For their part my parents are stately, naïve. I test their love of me continuously. I give them the tools to end me and smirk when they cannot hold them at the handles. Come off it, son, we love you, they say. Or Tally–ho. Or Bugger off. Or My darling, my sweetheart, my soldier. For generations my entire family has manufactured something – but what is it? Bombs? Raisins? No added sugar, fibre–rich, ready to eat raisins. For generations we have dined on little else. We do not bake them, we do not chop them, we do not sauté them with spinach. We swallow fourteen grams before bedtime and say our prayers.

Again and again I am not quite exposed. I am nodded at, humoured, this time over the fruit that rots at my bedside table, a hairy still life. Will my parents wish to see my medal? I can sketch it happily – but I no longer remember what it is for. Am I King of Saturn or Employee of the Month? I have brokered a treaty, somewhere remote, the distant past, birches, alder, spruce, a little fortress, a ring of stones. Am I suitably well hidden in these sheets? My pyjamas are long. And I so dread my parents’ arrival, my spectacular excoriation.

As it happens my writhing soothes me. One night I writhe up to the roof, hover above the room, another courtyard. There are boxes, splinters, thick gluey cliché mist. Am I Dracula? I move his earth, his pillows. I have to invent the countryside, the terrain, for I have never been anywhere beyond West Yorkshire, these valleys. Have you ordered the maps and euros, printed the itineraries? my parents continuously say. For I have spent decades describing little villas outside Marsaskala and never taking myself there. Once, eventually, I climb a hill. At the summit I say The frame rate is too low. I am appalling.

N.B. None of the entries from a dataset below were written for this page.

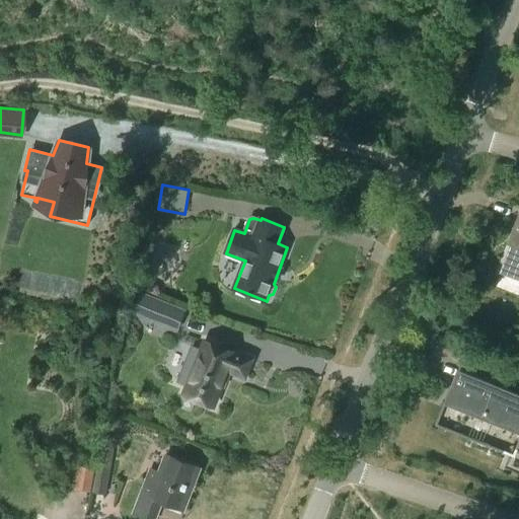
[(518,227),(502,273),(515,278),(518,268),(518,227)]
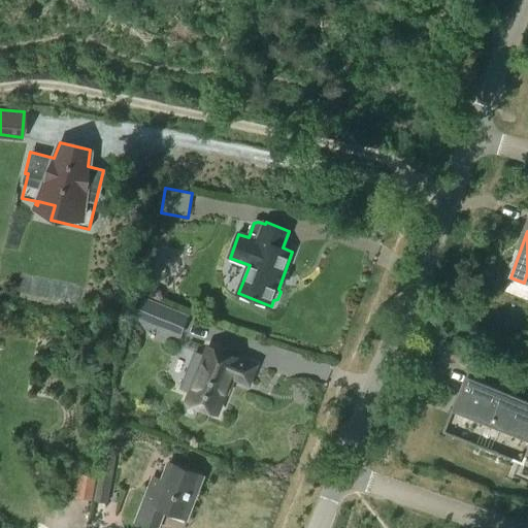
[(189,316),(143,299),(136,321),(180,336),(189,316)]
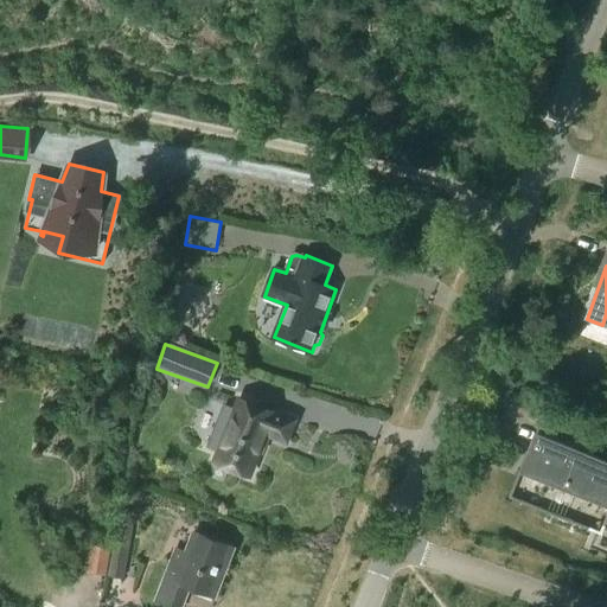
[(236,408),(224,403),(209,446),(219,449),(217,459),(216,460),(249,472),(276,402),(243,390),(236,408)]
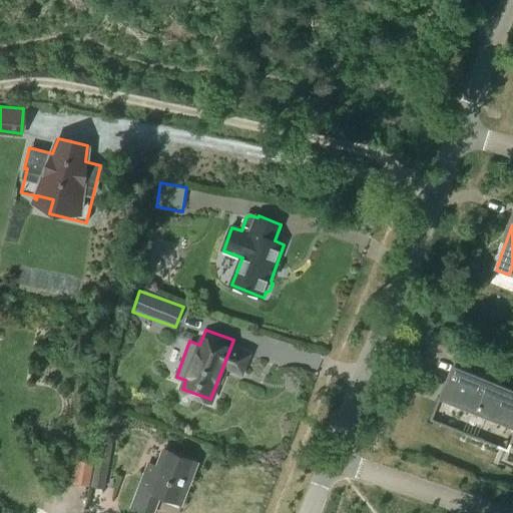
[(512,385),(453,362),(432,416),(511,447),(512,442),(512,385)]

And wounded. And delicate, too. A cake of ice. Once I’d abandoned my painting, I moved my attention to the project of myself. Refining my intonation, smoothing out wrinkles. Because all artists are outsiders, I thought my evaporation must have stung – must have stung someone. But there was silence. Lake water. In December I bought a tiger snake and housed it in its own expensive kingdom. By January it had jumped out of its tank and strangled me in my sleep. Have I survived that? I ask the nurses.

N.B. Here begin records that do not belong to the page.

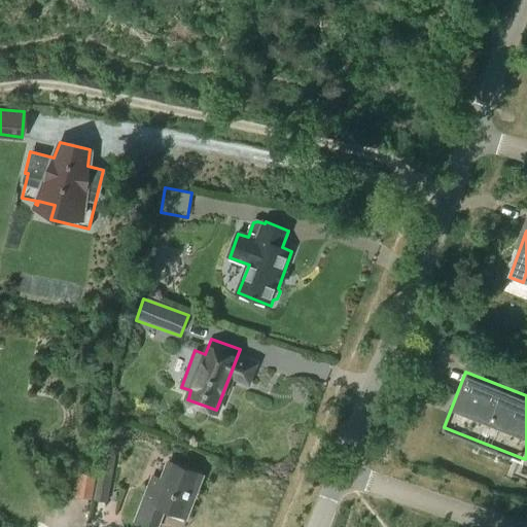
[(106,502),(115,454),(117,443),(105,441),(94,500),(106,502)]
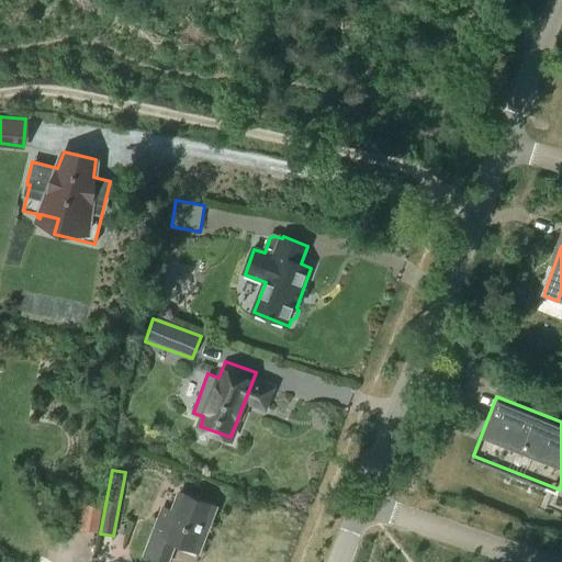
[(199,552),(216,506),(179,491),(171,513),(161,508),(144,553),(166,561),(168,561),(176,543),(199,552)]
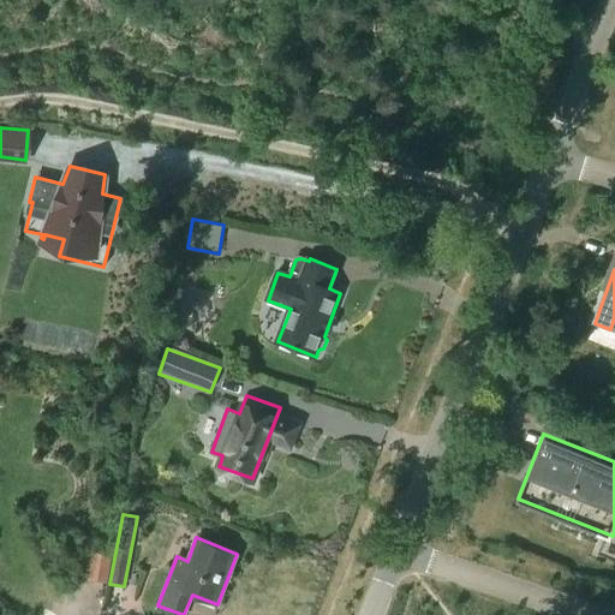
[(106,583),(111,555),(94,553),(89,580),(106,583)]
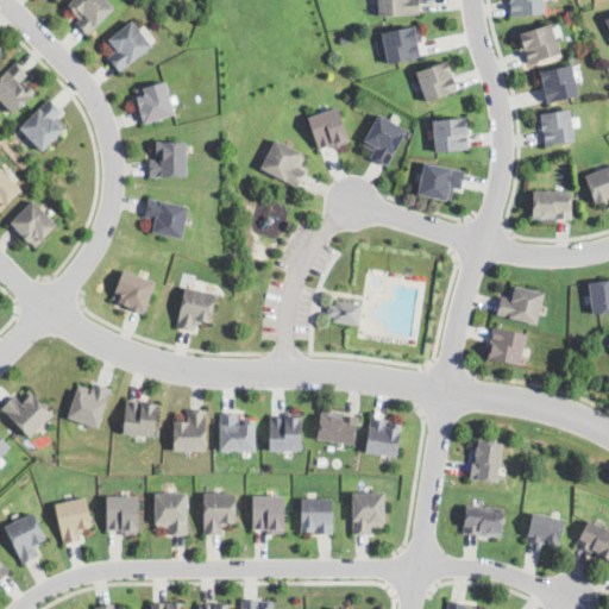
[(108,0),(115,7),(87,35),(74,22),(79,17),(68,5),(73,0),(108,0)]
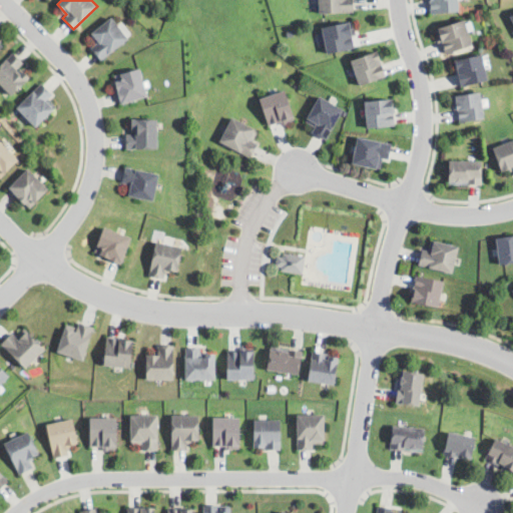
[(355,0),(355,10),(319,12),(318,0),(355,0)]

But half–heartedly. They are so busy. The ward is always full. Of sycophants and plastic bottles. A patient has started feeding sparkling water to the plants. It is me.

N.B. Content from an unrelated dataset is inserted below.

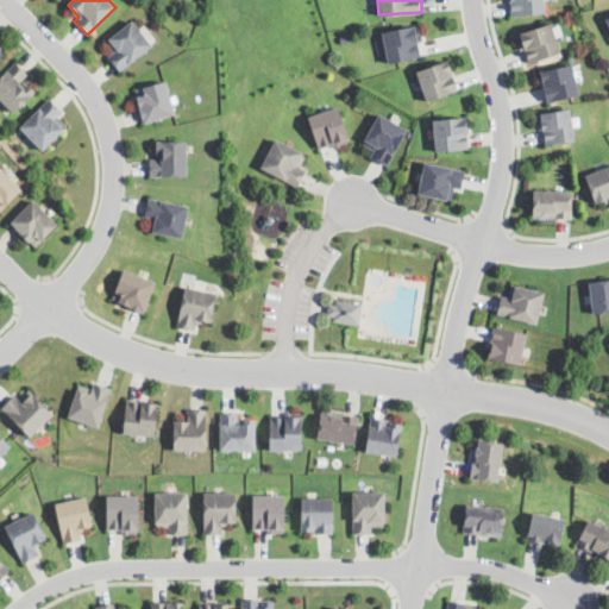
[(542,0),(544,13),(512,16),(510,0),(542,0)]
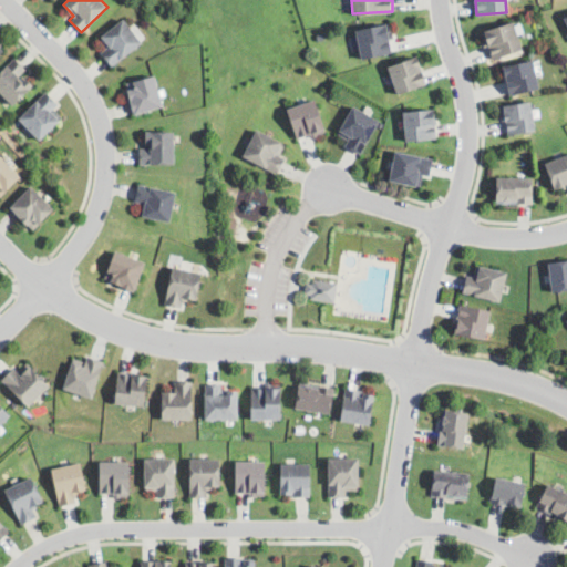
[(142,42),(112,65),(101,51),(105,48),(98,37),(124,18),(142,42)]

Six–forty. Soon my parents will be here, my sister, oh Christ. Treading water around my bed. My pleasant family, who attend the theatre but always watch the wrong plays, who’ve never once enquired why a term or two at art college has transformed their working class son’s every chirp, every twang, and chipped away forever at his embarrassing love of darts – has renovated their boy into a kind of baffling duke, who reads Keats and Dante but whose grandad, a coal miner, drinks water and digs oils and has worn the same flat cap since 1976. They are here.

They are here. Here they come. Bringing in the golden leaves, while I recover, reluctantly, from my life and from appendicitis, and I wonder whether they have been saving up all their guile these decades, have brought the tools finally to puncture me. But they are only overflowing with empathy, my family who never warped or suffocated or pummelled me, and who played dominos in the front room of our terrace and loved me, unreservedly, their inexplicable son.

They are here.

Here they are, crossing the tiles. Lying flat, I have still managed to put my armour on, my shield, am drawing my sword as they approach. I pull at my muscles. Lift myself out of the centuries. That gathered dread. A shape, a shadow, icy, athletic, unruffled, a pair of trainers glowing in UV light. Still I wonder now, over the wheezing of nobler patients on the ward, while the sun comes down on each of my affectations and the nurses explain to me that, no,

life is not on trial for immorality, that it is only me, I wonder,

just then, as my mother puts her lips to my forehead,

in what new foul uncertified way I will go about repaying them next.